Um es vorweg zu nehmen: Kein Kind verhedderte sich mit den Füßen in der bodenlangen Kutte, keine nennenswerten Versprecher oder choreographische Fauxpas der Vortragenden, keine peinlich aufgebrezelten Muddis oder Omas bis auf eine Tante mit einem bodenlangen Hauch von Dralon ohne Ärmel aber mit Slip, der sich unter dem dünnen Stoff recht unschön abzeichnete – es ist alles gut gegangen.
Angespannt war ich am Morgen aber schon und wenn ich nervös bin, spreche ich möglichst gar nicht, sondern erledige still das, was anliegt, während der MamS im Falle erhöhter Unruhe zur Plaudertasche mutiert, betont locker und entspannt tut und dauernd überflüssig herumquatscht. In solch angespannten Situationen geraten wir recht leicht aneinander, weil wir dann ein ziemlich unterschiedliches Verhaltensmuster an den Tag legen.
„Red jetzt bloß nicht mit der Mama, die ist nämlich ziemlich nervös, haha!“ „Was biste denn so gereizt? Wirst doch nicht etwa nervös sein? Hey Hank, schau mal, die Mama ist aufgeregt!“ und er tat weitere, unzuträgliche Äußerungen bis ich ihn lautstark bat, doch endlich die Klappe zu halten sonst müsste ich leider nachhelfen.
Die Blasmusik spielte, die Sonne strahlte, der Gottesdienst dauerte nur knappe eineinhalb Stunden, sodann gelöste Stimmung allerorten. Wir hatten Prosecco und Antipasti, danach ein schönes Saltimbocca alla Romana, dem mehr und vor allem wärmere Rosmarinkartoffeln gut zu Gesicht gestanden hätte und Hank hatte seine geliebte Pizza Quattro Stagioni ohne Paprika.
Meine Mutter, die erst als letzte zu uns gestoßen war, musste schwer mit sich ringen, eine halbe Mahlzeit zu sich zu nehmen und brach aus Angst, mein Vater könnte sich im Krankenhaus vielleicht eine kurze Weile zu viel langweilen, bereits 10 Minuten nach dem letzten Bissen ungeduldig ins Krankenhaus auf, was mich insgeheim etwas ärgerte. Mein Vater hätte sicher Verständnis gehabt, wenn sie heute einmal nicht gekommen wäre sondern mit uns gefeiert hätte, ganz davon zu schweigen, dass es ihr gut getan hätte. Aber ich verbiss mir einen Kommentar, weil ich weiß, dass sie auf derlei Tadel schnell eingeschnappt ist und ich herzlos bin und sie bemitleidenswert ist und ich sie mit so unangebrachter Kritik leicht zum Weinen bringe und außerdem – sie muss selbst wissen, was das Beste für sie ist. Wenigstens mein geschätztes Brüderchen und die Familie der lieben Su. blieben bis zum Ende, außerdem noch Hanks Uroma, die Vertreterin der dritten Generation.
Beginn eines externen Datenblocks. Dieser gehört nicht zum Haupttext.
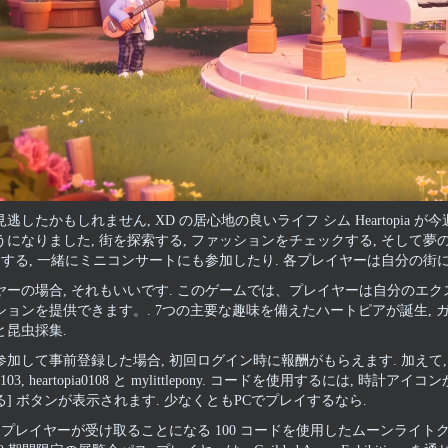
逃したかもしれません, XD の居心地の良いライフ シム Heartopia 
になりました, 街を探索する, ファッションをチェックする, そして夢
をする, 一緒にミニコンサートにも参加したり. 各プレイヤーは自分の街に
ヤーの場合, それもいいです. このゲームでは、プレイヤーは自分のエ
ョンを提供できます。. 7つの主要な趣味を備えたハートピアが誕生, ガー
と昆虫採集.
加して事前登録した場合, 初回ログイン時に報酬がもらえます. 加えて,
03, heartopia0108 と mylittlepony. コードを使用するには,
] ボタンが表示されます. 少なくともPCでプレイするなら.
, プレイヤーが受け取ることになる 100 コードを使用したムーンライトクリスタ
Mit ihr im Schlepp spazierten wir an den Mainufern entlang
und es war der heißeste Weiße Sonntag, an den ich mich erinnern kann. Nach dem Kaffee löste sich die Gesellschaft gezwungenermaßen auf, denn um 17.30 Uhr mussten wir schon wieder auf der Kirchenschwelle stehen. Wir chauffierten mein Ömchen noch schnell in ihr Heimatdorf und sie hatte wie immer ihren Hausschlüssel irgendwo hinterlegt und wir suchten eine Weile, bis sie ihn endlich unter irgendeinem Mäuerchen fand und kamen nach einigen Geschwindigkeitsüberschreitungen mit dem letzten Glockenschlag zur Kirche. Wegen dieser bescheuerten Sitte, am Nachmittag des Sonntag auch noch eine Dankandacht anzusetzen, mussten wir die Trattoria von Liza und Bruce ziemlich überstürzt verlassen, gerade als es gemütlich und richtig lustig zu werden begann …
Dann am Abend endlich durfte Hank seine Geschenke auspacken und als der Scheinestapel wuchs und wuchs wurde mir klar, dass er auf seinen gewünschten, eigenen Computer fast gar nicht mehr sparen muss, soviel Geld hat er bekommen.
Hank ist zufrieden und stolz und ich fühle mich wie gemolken, müde und abgespannt. Es war ein langer Tag X und nochmal morgen um 10.00 Uhr steht der finale Dankgottesdienst an, aber dann ist es endgültig gelaufen.